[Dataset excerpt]
## Begin
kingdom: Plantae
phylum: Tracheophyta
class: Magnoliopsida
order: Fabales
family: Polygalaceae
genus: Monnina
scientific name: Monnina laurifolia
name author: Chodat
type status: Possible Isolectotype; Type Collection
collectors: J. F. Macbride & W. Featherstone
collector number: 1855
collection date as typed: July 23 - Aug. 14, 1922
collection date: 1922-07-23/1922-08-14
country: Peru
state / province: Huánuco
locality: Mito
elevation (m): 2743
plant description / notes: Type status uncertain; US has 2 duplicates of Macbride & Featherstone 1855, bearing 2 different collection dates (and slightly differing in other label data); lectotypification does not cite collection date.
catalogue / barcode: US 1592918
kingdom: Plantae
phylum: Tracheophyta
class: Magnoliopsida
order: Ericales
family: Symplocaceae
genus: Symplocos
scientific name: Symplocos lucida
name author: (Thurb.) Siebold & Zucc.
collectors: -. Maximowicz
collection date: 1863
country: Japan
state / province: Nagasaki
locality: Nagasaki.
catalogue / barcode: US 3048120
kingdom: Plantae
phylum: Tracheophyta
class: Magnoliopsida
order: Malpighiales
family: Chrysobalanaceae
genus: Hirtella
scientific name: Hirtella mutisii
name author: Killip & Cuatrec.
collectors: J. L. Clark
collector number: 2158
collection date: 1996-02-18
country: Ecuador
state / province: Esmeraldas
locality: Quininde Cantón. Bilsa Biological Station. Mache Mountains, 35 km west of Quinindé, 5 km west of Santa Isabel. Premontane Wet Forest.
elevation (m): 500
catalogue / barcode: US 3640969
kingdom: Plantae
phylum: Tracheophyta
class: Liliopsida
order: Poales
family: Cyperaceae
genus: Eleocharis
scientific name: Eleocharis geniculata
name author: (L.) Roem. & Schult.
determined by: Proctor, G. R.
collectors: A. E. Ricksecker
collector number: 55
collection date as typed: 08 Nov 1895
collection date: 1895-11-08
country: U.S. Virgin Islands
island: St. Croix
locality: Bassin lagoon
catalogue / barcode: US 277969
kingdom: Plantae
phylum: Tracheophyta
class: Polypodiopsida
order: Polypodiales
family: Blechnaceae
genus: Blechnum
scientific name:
## End
* Your objective
Reproduce the lines verbatim, beginning at the line containing "genus: Symplocos" and continuing through the line containing "elevation (m): 500".

* Answer to this problem
genus: Symplocos
scientific name: Symplocos lucida
name author: (Thurb.) Siebold & Zucc.
collectors: -. Maximowicz
collection date: 1863
country: Japan
state / province: Nagasaki
locality: Nagasaki.
catalogue / barcode: US 3048120
kingdom: Plantae
phylum: Tracheophyta
class: Magnoliopsida
order: Malpighiales
family: Chrysobalanaceae
genus: Hirtella
scientific name: Hirtella mutisii
name author: Killip & Cuatrec.
collectors: J. L. Clark
collector number: 2158
collection date: 1996-02-18
country: Ecuador
state / province: Esmeraldas
locality: Quininde Cantón. Bilsa Biological Station. Mache Mountains, 35 km west of Quinindé, 5 km west of Santa Isabel. Premontane Wet Forest.
elevation (m): 500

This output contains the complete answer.